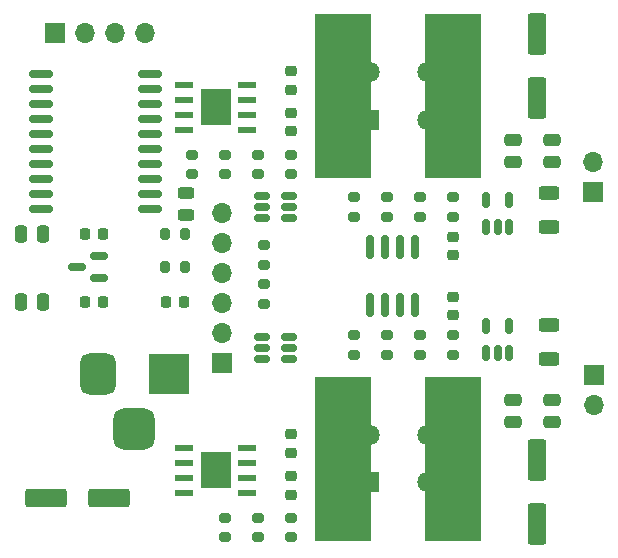
<source format=gbr>
%TF.GenerationSoftware,KiCad,Pcbnew,7.0.8*%
%TF.CreationDate,2023-11-10T01:16:26-06:00*%
%TF.ProjectId,LightingBoard,4c696768-7469-46e6-9742-6f6172642e6b,rev?*%
%TF.SameCoordinates,Original*%
%TF.FileFunction,Soldermask,Top*%
%TF.FilePolarity,Negative*%
%FSLAX46Y46*%
G04 Gerber Fmt 4.6, Leading zero omitted, Abs format (unit mm)*
G04 Created by KiCad (PCBNEW 7.0.8) date 2023-11-10 01:16:26*
%MOMM*%
%LPD*%
G01*
G04 APERTURE LIST*
G04 Aperture macros list*
%AMRoundRect*
0 Rectangle with rounded corners*
0 $1 Rounding radius*
0 $2 $3 $4 $5 $6 $7 $8 $9 X,Y pos of 4 corners*
0 Add a 4 corners polygon primitive as box body*
4,1,4,$2,$3,$4,$5,$6,$7,$8,$9,$2,$3,0*
0 Add four circle primitives for the rounded corners*
1,1,$1+$1,$2,$3*
1,1,$1+$1,$4,$5*
1,1,$1+$1,$6,$7*
1,1,$1+$1,$8,$9*
0 Add four rect primitives between the rounded corners*
20,1,$1+$1,$2,$3,$4,$5,0*
20,1,$1+$1,$4,$5,$6,$7,0*
20,1,$1+$1,$6,$7,$8,$9,0*
20,1,$1+$1,$8,$9,$2,$3,0*%
G04 Aperture macros list end*
%ADD10RoundRect,0.200000X0.275000X-0.200000X0.275000X0.200000X-0.275000X0.200000X-0.275000X-0.200000X0*%
%ADD11RoundRect,0.243750X0.456250X-0.243750X0.456250X0.243750X-0.456250X0.243750X-0.456250X-0.243750X0*%
%ADD12RoundRect,0.250000X0.250000X0.475000X-0.250000X0.475000X-0.250000X-0.475000X0.250000X-0.475000X0*%
%ADD13RoundRect,0.250000X-0.475000X0.250000X-0.475000X-0.250000X0.475000X-0.250000X0.475000X0.250000X0*%
%ADD14RoundRect,0.200000X-0.275000X0.200000X-0.275000X-0.200000X0.275000X-0.200000X0.275000X0.200000X0*%
%ADD15RoundRect,0.200000X-0.200000X-0.275000X0.200000X-0.275000X0.200000X0.275000X-0.200000X0.275000X0*%
%ADD16RoundRect,0.250000X0.475000X-0.250000X0.475000X0.250000X-0.475000X0.250000X-0.475000X-0.250000X0*%
%ADD17RoundRect,0.150000X0.150000X-0.512500X0.150000X0.512500X-0.150000X0.512500X-0.150000X-0.512500X0*%
%ADD18RoundRect,0.150000X0.587500X0.150000X-0.587500X0.150000X-0.587500X-0.150000X0.587500X-0.150000X0*%
%ADD19RoundRect,0.225000X0.225000X0.250000X-0.225000X0.250000X-0.225000X-0.250000X0.225000X-0.250000X0*%
%ADD20RoundRect,0.225000X0.250000X-0.225000X0.250000X0.225000X-0.250000X0.225000X-0.250000X-0.225000X0*%
%ADD21RoundRect,0.250000X0.625000X-0.312500X0.625000X0.312500X-0.625000X0.312500X-0.625000X-0.312500X0*%
%ADD22R,3.500000X3.500000*%
%ADD23RoundRect,0.750000X-0.750000X-1.000000X0.750000X-1.000000X0.750000X1.000000X-0.750000X1.000000X0*%
%ADD24RoundRect,0.875000X-0.875000X-0.875000X0.875000X-0.875000X0.875000X0.875000X-0.875000X0.875000X0*%
%ADD25RoundRect,0.200000X0.200000X0.275000X-0.200000X0.275000X-0.200000X-0.275000X0.200000X-0.275000X0*%
%ADD26R,4.749800X13.995400*%
%ADD27R,1.700000X1.700000*%
%ADD28O,1.700000X1.700000*%
%ADD29RoundRect,0.225000X-0.250000X0.225000X-0.250000X-0.225000X0.250000X-0.225000X0.250000X0.225000X0*%
%ADD30RoundRect,0.250000X0.550000X-1.500000X0.550000X1.500000X-0.550000X1.500000X-0.550000X-1.500000X0*%
%ADD31RoundRect,0.150000X-0.150000X0.825000X-0.150000X-0.825000X0.150000X-0.825000X0.150000X0.825000X0*%
%ADD32RoundRect,0.250000X1.500000X0.550000X-1.500000X0.550000X-1.500000X-0.550000X1.500000X-0.550000X0*%
%ADD33RoundRect,0.150000X0.512500X0.150000X-0.512500X0.150000X-0.512500X-0.150000X0.512500X-0.150000X0*%
%ADD34R,2.600000X3.100000*%
%ADD35R,1.550000X0.600000*%
%ADD36C,1.800000*%
%ADD37R,1.800000X1.800000*%
%ADD38RoundRect,0.150000X-0.875000X-0.150000X0.875000X-0.150000X0.875000X0.150000X-0.875000X0.150000X0*%
%ADD39RoundRect,0.250000X-0.550000X1.500000X-0.550000X-1.500000X0.550000X-1.500000X0.550000X1.500000X0*%
G04 APERTURE END LIST*
D10*
%TO.C,R21*%
X123444000Y-66040000D03*
X123444000Y-64390000D03*
%TD*%
D11*
%TO.C,D1*%
X122936000Y-69517500D03*
X122936000Y-67642500D03*
%TD*%
D12*
%TO.C,C1*%
X110871000Y-71120000D03*
X108971000Y-71120000D03*
%TD*%
D13*
%TO.C,C9*%
X150622000Y-63124000D03*
X150622000Y-65024000D03*
%TD*%
D14*
%TO.C,R17*%
X142748000Y-79693000D03*
X142748000Y-81343000D03*
%TD*%
D15*
%TO.C,R20*%
X121222000Y-73914000D03*
X122872000Y-73914000D03*
%TD*%
D16*
%TO.C,C14*%
X153924000Y-87056000D03*
X153924000Y-85156000D03*
%TD*%
D10*
%TO.C,R6*%
X137160000Y-69659000D03*
X137160000Y-68009000D03*
%TD*%
D17*
%TO.C,U3*%
X148402000Y-70479500D03*
X149352000Y-70479500D03*
X150302000Y-70479500D03*
X150302000Y-68204500D03*
X148402000Y-68204500D03*
%TD*%
D14*
%TO.C,R15*%
X137160000Y-79693000D03*
X137160000Y-81343000D03*
%TD*%
D10*
%TO.C,R16*%
X131826000Y-96774000D03*
X131826000Y-95124000D03*
%TD*%
D18*
%TO.C,U1*%
X115618500Y-74864000D03*
X115618500Y-72964000D03*
X113743500Y-73914000D03*
%TD*%
D19*
%TO.C,C4*%
X115964000Y-76835000D03*
X114414000Y-76835000D03*
%TD*%
D17*
%TO.C,U6*%
X148402000Y-81147500D03*
X149352000Y-81147500D03*
X150302000Y-81147500D03*
X150302000Y-78872500D03*
X148402000Y-78872500D03*
%TD*%
D20*
%TO.C,C7*%
X131826000Y-58878000D03*
X131826000Y-57328000D03*
%TD*%
D21*
%TO.C,R12*%
X153670000Y-81726500D03*
X153670000Y-78801500D03*
%TD*%
D14*
%TO.C,R14*%
X129032000Y-95124000D03*
X129032000Y-96774000D03*
%TD*%
D22*
%TO.C,J1*%
X121539000Y-82931000D03*
D23*
X115539000Y-82931000D03*
D24*
X118539000Y-87631000D03*
%TD*%
D14*
%TO.C,R5*%
X129032000Y-64390000D03*
X129032000Y-66040000D03*
%TD*%
D25*
%TO.C,R11*%
X122872000Y-71120000D03*
X121222000Y-71120000D03*
%TD*%
D26*
%TO.C,L2*%
X136296400Y-59436000D03*
X145542000Y-59436000D03*
%TD*%
D13*
%TO.C,C8*%
X153924000Y-63124000D03*
X153924000Y-65024000D03*
%TD*%
D10*
%TO.C,R4*%
X139954000Y-69659000D03*
X139954000Y-68009000D03*
%TD*%
D27*
%TO.C,J4*%
X125984000Y-82042000D03*
D28*
X125984000Y-79502000D03*
X125984000Y-76962000D03*
X125984000Y-74422000D03*
X125984000Y-71882000D03*
X125984000Y-69342000D03*
%TD*%
D16*
%TO.C,C15*%
X150622000Y-87056000D03*
X150622000Y-85156000D03*
%TD*%
D14*
%TO.C,R1*%
X129540000Y-72073000D03*
X129540000Y-73723000D03*
%TD*%
D29*
%TO.C,C12*%
X145542000Y-76441000D03*
X145542000Y-77991000D03*
%TD*%
D10*
%TO.C,R18*%
X126238000Y-96774000D03*
X126238000Y-95124000D03*
%TD*%
D30*
%TO.C,C10*%
X152654000Y-59596000D03*
X152654000Y-54196000D03*
%TD*%
D27*
%TO.C,J3*%
X157480000Y-83058000D03*
D28*
X157480000Y-85598000D03*
%TD*%
D31*
%TO.C,U2*%
X142367000Y-72201000D03*
X141097000Y-72201000D03*
X139827000Y-72201000D03*
X138557000Y-72201000D03*
X138557000Y-77151000D03*
X139827000Y-77151000D03*
X141097000Y-77151000D03*
X142367000Y-77151000D03*
%TD*%
D14*
%TO.C,R2*%
X129540000Y-75375000D03*
X129540000Y-77025000D03*
%TD*%
%TO.C,R19*%
X145542000Y-79693000D03*
X145542000Y-81343000D03*
%TD*%
D10*
%TO.C,R10*%
X145542000Y-69659000D03*
X145542000Y-68009000D03*
%TD*%
D29*
%TO.C,C11*%
X131826000Y-60871000D03*
X131826000Y-62421000D03*
%TD*%
D32*
%TO.C,C3*%
X116492000Y-93472000D03*
X111092000Y-93472000D03*
%TD*%
D33*
%TO.C,U5*%
X131693500Y-69784000D03*
X131693500Y-68834000D03*
X131693500Y-67884000D03*
X129418500Y-67884000D03*
X129418500Y-68834000D03*
X129418500Y-69784000D03*
%TD*%
D12*
%TO.C,C2*%
X108971000Y-76835000D03*
X110871000Y-76835000D03*
%TD*%
D10*
%TO.C,R9*%
X126238000Y-66040000D03*
X126238000Y-64390000D03*
%TD*%
D27*
%TO.C,J5*%
X111897000Y-54077000D03*
D28*
X114437000Y-54077000D03*
X116977000Y-54077000D03*
X119517000Y-54077000D03*
%TD*%
D19*
%TO.C,C5*%
X115964000Y-71120000D03*
X114414000Y-71120000D03*
%TD*%
D26*
%TO.C,L4*%
X136296400Y-90170000D03*
X145542000Y-90170000D03*
%TD*%
D34*
%TO.C,U4*%
X125476000Y-60389000D03*
D35*
X122776000Y-58484000D03*
X122776000Y-59754000D03*
X122776000Y-61024000D03*
X122776000Y-62294000D03*
X128176000Y-62294000D03*
X128176000Y-61024000D03*
X128176000Y-59754000D03*
X128176000Y-58484000D03*
%TD*%
D20*
%TO.C,C6*%
X145542000Y-72911000D03*
X145542000Y-71361000D03*
%TD*%
D19*
%TO.C,C18*%
X122822000Y-76835000D03*
X121272000Y-76835000D03*
%TD*%
D33*
%TO.C,U8*%
X131693500Y-81722000D03*
X131693500Y-80772000D03*
X131693500Y-79822000D03*
X129418500Y-79822000D03*
X129418500Y-80772000D03*
X129418500Y-81722000D03*
%TD*%
D27*
%TO.C,J2*%
X157455000Y-67544000D03*
D28*
X157455000Y-65004000D03*
%TD*%
D10*
%TO.C,R7*%
X142748000Y-69659000D03*
X142748000Y-68009000D03*
%TD*%
D34*
%TO.C,U7*%
X125476000Y-91110000D03*
D35*
X122776000Y-89205000D03*
X122776000Y-90475000D03*
X122776000Y-91745000D03*
X122776000Y-93015000D03*
X128176000Y-93015000D03*
X128176000Y-91745000D03*
X128176000Y-90475000D03*
X128176000Y-89205000D03*
%TD*%
D21*
%TO.C,R3*%
X153670000Y-70550500D03*
X153670000Y-67625500D03*
%TD*%
D36*
%TO.C,L1*%
X138436300Y-57432100D03*
D37*
X138436300Y-61432100D03*
D36*
X143436300Y-57432100D03*
X143436300Y-61432100D03*
%TD*%
D38*
%TO.C,U9*%
X110666000Y-57531000D03*
X110666000Y-58801000D03*
X110666000Y-60071000D03*
X110666000Y-61341000D03*
X110666000Y-62611000D03*
X110666000Y-63881000D03*
X110666000Y-65151000D03*
X110666000Y-66421000D03*
X110666000Y-67691000D03*
X110666000Y-68961000D03*
X119966000Y-68961000D03*
X119966000Y-67691000D03*
X119966000Y-66421000D03*
X119966000Y-65151000D03*
X119966000Y-63881000D03*
X119966000Y-62611000D03*
X119966000Y-61341000D03*
X119966000Y-60071000D03*
X119966000Y-58801000D03*
X119966000Y-57531000D03*
%TD*%
D10*
%TO.C,R8*%
X131826000Y-66040000D03*
X131826000Y-64390000D03*
%TD*%
D20*
%TO.C,C13*%
X131826000Y-89612000D03*
X131826000Y-88062000D03*
%TD*%
D36*
%TO.C,L3*%
X138430000Y-88138000D03*
D37*
X138430000Y-92138000D03*
D36*
X143430000Y-88138000D03*
X143430000Y-92138000D03*
%TD*%
D20*
%TO.C,C17*%
X131826000Y-93168000D03*
X131826000Y-91618000D03*
%TD*%
D14*
%TO.C,R13*%
X139954000Y-79693000D03*
X139954000Y-81343000D03*
%TD*%
D39*
%TO.C,C16*%
X152654000Y-90264000D03*
X152654000Y-95664000D03*
%TD*%
M02*

</source>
════
* WHAT IS EXPECTED: Search the listing above for the lines with "X131693500Y-80772000D03*" and "X143430000Y-88138000D03*", then output those lines and all lines between them exactly.

* OUTPUT FOR THIS EXERCISE:
X131693500Y-80772000D03*
X131693500Y-79822000D03*
X129418500Y-79822000D03*
X129418500Y-80772000D03*
X129418500Y-81722000D03*
%TD*%
D27*
%TO.C,J2*%
X157455000Y-67544000D03*
D28*
X157455000Y-65004000D03*
%TD*%
D10*
%TO.C,R7*%
X142748000Y-69659000D03*
X142748000Y-68009000D03*
%TD*%
D34*
%TO.C,U7*%
X125476000Y-91110000D03*
D35*
X122776000Y-89205000D03*
X122776000Y-90475000D03*
X122776000Y-91745000D03*
X122776000Y-93015000D03*
X128176000Y-93015000D03*
X128176000Y-91745000D03*
X128176000Y-90475000D03*
X128176000Y-89205000D03*
%TD*%
D21*
%TO.C,R3*%
X153670000Y-70550500D03*
X153670000Y-67625500D03*
%TD*%
D36*
%TO.C,L1*%
X138436300Y-57432100D03*
D37*
X138436300Y-61432100D03*
D36*
X143436300Y-57432100D03*
X143436300Y-61432100D03*
%TD*%
D38*
%TO.C,U9*%
X110666000Y-57531000D03*
X110666000Y-58801000D03*
X110666000Y-60071000D03*
X110666000Y-61341000D03*
X110666000Y-62611000D03*
X110666000Y-63881000D03*
X110666000Y-65151000D03*
X110666000Y-66421000D03*
X110666000Y-67691000D03*
X110666000Y-68961000D03*
X119966000Y-68961000D03*
X119966000Y-67691000D03*
X119966000Y-66421000D03*
X119966000Y-65151000D03*
X119966000Y-63881000D03*
X119966000Y-62611000D03*
X119966000Y-61341000D03*
X119966000Y-60071000D03*
X119966000Y-58801000D03*
X119966000Y-57531000D03*
%TD*%
D10*
%TO.C,R8*%
X131826000Y-66040000D03*
X131826000Y-64390000D03*
%TD*%
D20*
%TO.C,C13*%
X131826000Y-89612000D03*
X131826000Y-88062000D03*
%TD*%
D36*
%TO.C,L3*%
X138430000Y-88138000D03*
D37*
X138430000Y-92138000D03*
D36*
X143430000Y-88138000D03*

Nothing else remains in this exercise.